再生可能エネルギー由来の電力は天候に左右される。1日中安定的に発生するものではなく、時間帯証明のない非化石証書を活用した取引のみでは、同時性のある再エネ電力を調達していると厳に証明することは困難だ。たとえば太陽光発電による電力供給のみでは夜間――
CO2排出量の多い火力電源の比率が高いといった問題があり、夜間における再エネ活用促進のため、時間帯別の電力需給実態に即した環境価値活用の必要性が増しているという。Jパワー、インダストリー・ワン、NSW、Scalarは、再生可能エネルギーの効率的利用と化石燃料の実質的な削減を目指し、「環境価値プラットフォーム」の共同開発を開始した。
今回の取り組みは、再エネが持つ現課題を解決し、時間的価値を付加させることを目的としているという。4社は、データベースにおける改ざん検知ミドルウエア「ScalarDL」を利用したPoC(概念実証)を実施。発電データの保全ならびに改ざん検知が可能であることを確認し、大量のトランザクション処理に対応した同プラットフォームの基礎の構築手法を確立した。
①改ざん検知機能、②非化石価値のプールとマッチング、③時間情報等を活用した非化石比率の可視化といった特徴を備え、非化石電源が発電した時間を正確に記録し、需要データと紐付けることで、時間帯ごとの環境価値を顕在化させる仕組みを提供する。
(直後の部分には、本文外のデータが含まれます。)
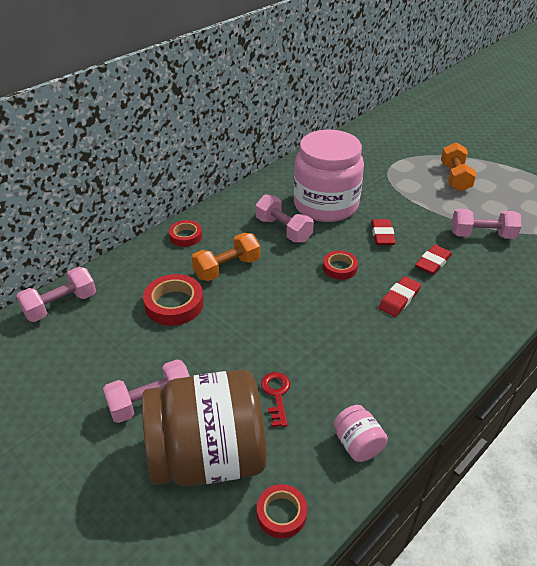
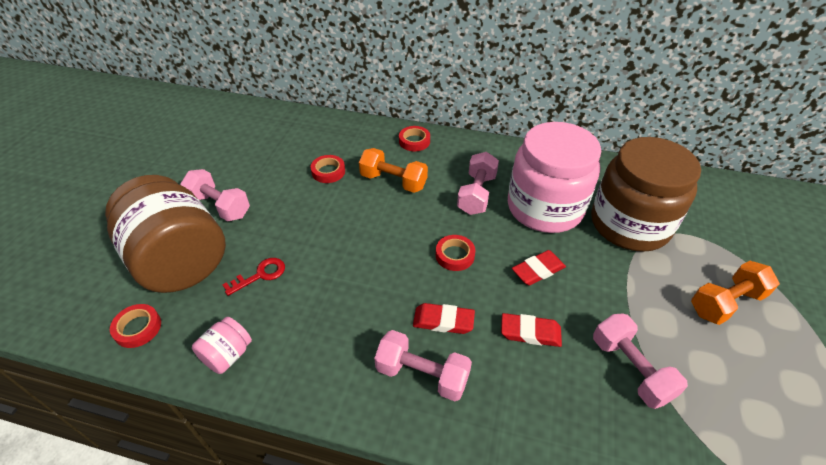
camera: 60 degrees right, 5 degrees up
(61, 305) = (290, 120): pink dumbbell -> pink dumbbell (422, 375)
(174, 304) = (328, 171): red tape -> red tape, size x0.63
(370, 178) = (629, 224): none -> brown jar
今後増大する環境価値データの流通において、データの完全性と真正性を担保しながら、第三者に証明可能な信頼性のある基盤を届ける――。
同プラットフォームにより、非化石価値の最大化――需要家や小売事業者の非化石比率アップの容易な実現、産地証明付与による地産地消電源の導入促進や、非化石電源稼働インセンティブの創出で化石燃料利用の抑制を実現といった効果が期待できる。24/7 CFE、GXリーグ、カーボンクレジットなど市場動向への柔軟な対応も望めるという。